**WHAT YOU WILL DO:** In the entries below, find the line with "middle mcp: (63, 48)" and transcribe it and every line after it exactly, through the last line, without pictures.

---------- THE DATA ----------

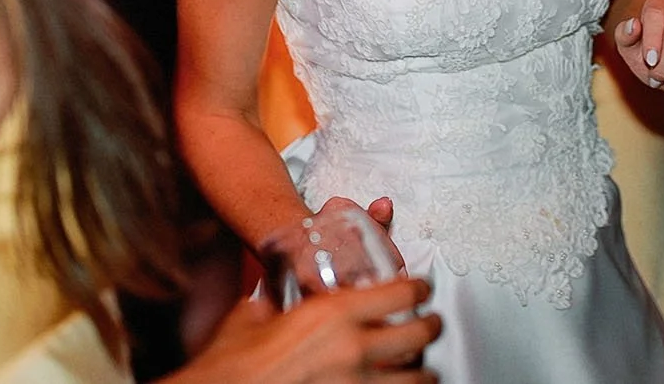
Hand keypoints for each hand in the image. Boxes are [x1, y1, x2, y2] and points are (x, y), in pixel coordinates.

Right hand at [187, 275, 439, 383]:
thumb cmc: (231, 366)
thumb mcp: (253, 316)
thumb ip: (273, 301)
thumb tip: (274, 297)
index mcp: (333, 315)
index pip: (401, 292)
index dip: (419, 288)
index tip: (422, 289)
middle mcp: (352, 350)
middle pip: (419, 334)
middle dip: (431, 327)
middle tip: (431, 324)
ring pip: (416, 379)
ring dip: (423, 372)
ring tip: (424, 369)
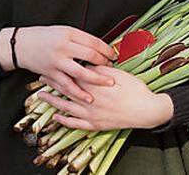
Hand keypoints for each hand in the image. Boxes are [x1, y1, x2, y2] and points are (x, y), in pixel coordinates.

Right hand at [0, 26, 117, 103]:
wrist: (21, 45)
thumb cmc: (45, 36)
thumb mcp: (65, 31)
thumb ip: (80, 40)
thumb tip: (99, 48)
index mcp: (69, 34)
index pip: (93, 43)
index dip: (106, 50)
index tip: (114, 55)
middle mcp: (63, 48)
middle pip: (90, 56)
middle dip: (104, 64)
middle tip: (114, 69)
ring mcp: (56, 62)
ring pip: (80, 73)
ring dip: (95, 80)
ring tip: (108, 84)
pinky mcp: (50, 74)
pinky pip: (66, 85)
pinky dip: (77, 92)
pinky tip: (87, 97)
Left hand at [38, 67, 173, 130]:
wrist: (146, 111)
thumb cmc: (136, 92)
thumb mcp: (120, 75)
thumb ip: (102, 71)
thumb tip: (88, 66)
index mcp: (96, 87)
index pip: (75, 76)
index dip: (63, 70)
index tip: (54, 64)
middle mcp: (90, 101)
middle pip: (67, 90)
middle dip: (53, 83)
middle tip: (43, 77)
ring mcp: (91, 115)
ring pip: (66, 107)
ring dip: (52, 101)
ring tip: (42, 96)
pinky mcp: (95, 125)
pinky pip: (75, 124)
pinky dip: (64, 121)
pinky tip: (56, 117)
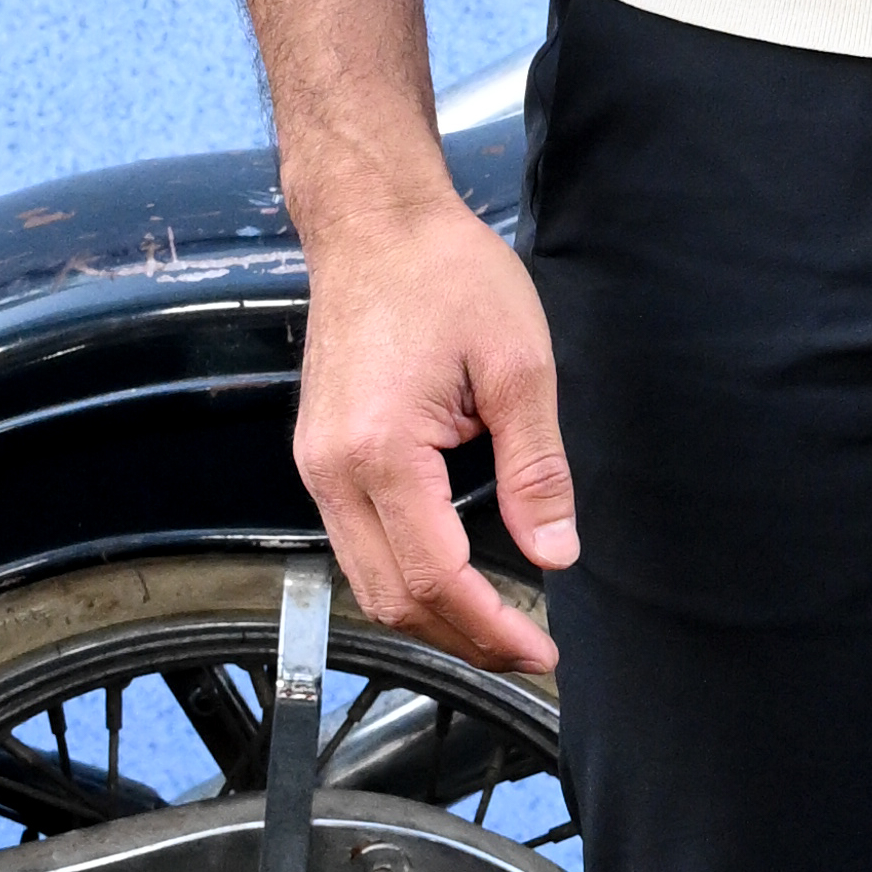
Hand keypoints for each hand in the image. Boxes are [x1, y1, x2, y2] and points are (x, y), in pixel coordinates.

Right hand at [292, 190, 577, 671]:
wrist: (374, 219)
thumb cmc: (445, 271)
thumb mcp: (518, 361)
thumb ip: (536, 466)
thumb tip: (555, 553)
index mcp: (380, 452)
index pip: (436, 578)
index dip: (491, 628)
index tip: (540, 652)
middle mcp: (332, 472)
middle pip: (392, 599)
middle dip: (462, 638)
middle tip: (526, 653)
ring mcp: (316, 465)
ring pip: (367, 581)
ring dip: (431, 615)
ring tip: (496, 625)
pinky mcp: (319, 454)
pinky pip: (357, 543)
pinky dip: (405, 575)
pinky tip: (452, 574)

----------

**WRITTEN ANSWER:**
middle mcp: (63, 48)
middle pip: (90, 56)
middle dip: (104, 64)
middle tip: (114, 69)
ring mcp: (56, 62)
ring pip: (80, 73)
ring dip: (95, 80)
ring tip: (108, 84)
pinky mcp: (50, 74)
pinky pip: (66, 85)
pinky dip: (77, 92)
pinky tip: (87, 97)
Left hand at [38, 67, 173, 130]:
wrist: (146, 111)
thumb cmc: (136, 92)
thumb mcp: (120, 75)
thumb ip: (102, 71)
thumb tip: (88, 66)
index mcp: (96, 87)
index pip: (75, 76)
index dip: (63, 70)
index tip: (54, 64)
middle mcp: (90, 101)
middle pip: (67, 90)
middle dip: (53, 83)
middle tip: (43, 77)
ring mcp: (91, 115)
ring pip: (66, 107)
ring dip: (52, 101)
ring tip: (42, 96)
pinky mcp: (95, 125)
pinky pip: (75, 124)
pinky dip: (64, 121)
pinky tip: (56, 117)
Hand keypoints for each hand in the image. Boxes are [x1, y1, x2, y2] and points are (x, y), in pixel coordinates.

Right hand at [292, 190, 577, 671]:
wrist: (374, 219)
thumb cmc: (445, 271)
thumb mcp: (518, 361)
thumb ip: (536, 466)
thumb tip: (555, 553)
index mcp: (380, 452)
index pip: (436, 578)
index dip: (491, 628)
index tip: (540, 652)
middle mcp: (332, 472)
middle pip: (392, 599)
middle dip: (462, 638)
middle tip: (526, 653)
ring mcp: (316, 465)
ring pip: (367, 581)
ring dip: (431, 615)
ring tip: (496, 625)
pinky mcp: (319, 454)
pinky pip: (357, 543)
pinky dip: (405, 575)
pinky tip: (452, 574)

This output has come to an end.